[Modification records]
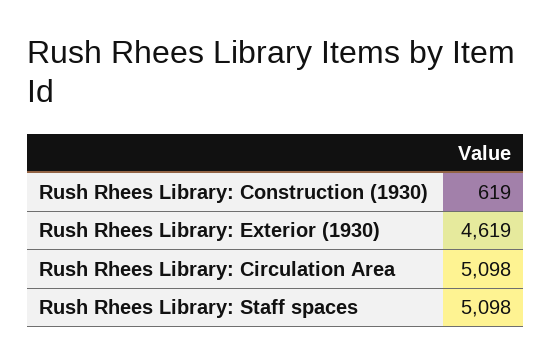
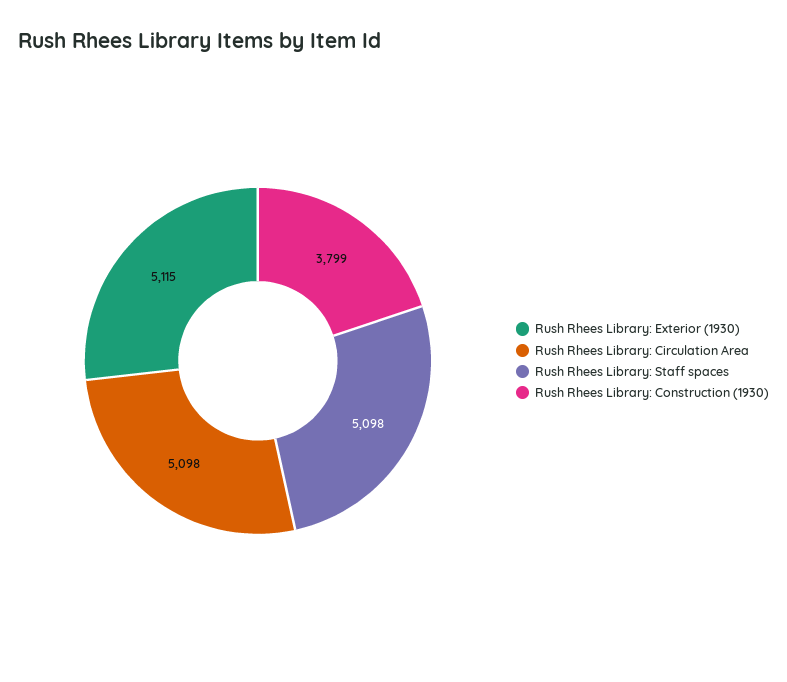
  {
-   "Rush Rhees Library: Construction (1930)": 619,
+   "Rush Rhees Library: Construction (1930)": 3799,
-   "Rush Rhees Library: Exterior (1930)": 4619,
+   "Rush Rhees Library: Exterior (1930)": 5115,
    "Rush Rhees Library: Circulation Area": 5098,
    "Rush Rhees Library: Staff spaces": 5098
  }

Work to complete: Images are to be left out when the records above are written out again exactly.

Solution for this exercise:
  {
-   "Rush Rhees Library: Construction (1930)": 619,
+   "Rush Rhees Library: Construction (1930)": 3799,
-   "Rush Rhees Library: Exterior (1930)": 4619,
+   "Rush Rhees Library: Exterior (1930)": 5115,
    "Rush Rhees Library: Circulation Area": 5098,
    "Rush Rhees Library: Staff spaces": 5098
  }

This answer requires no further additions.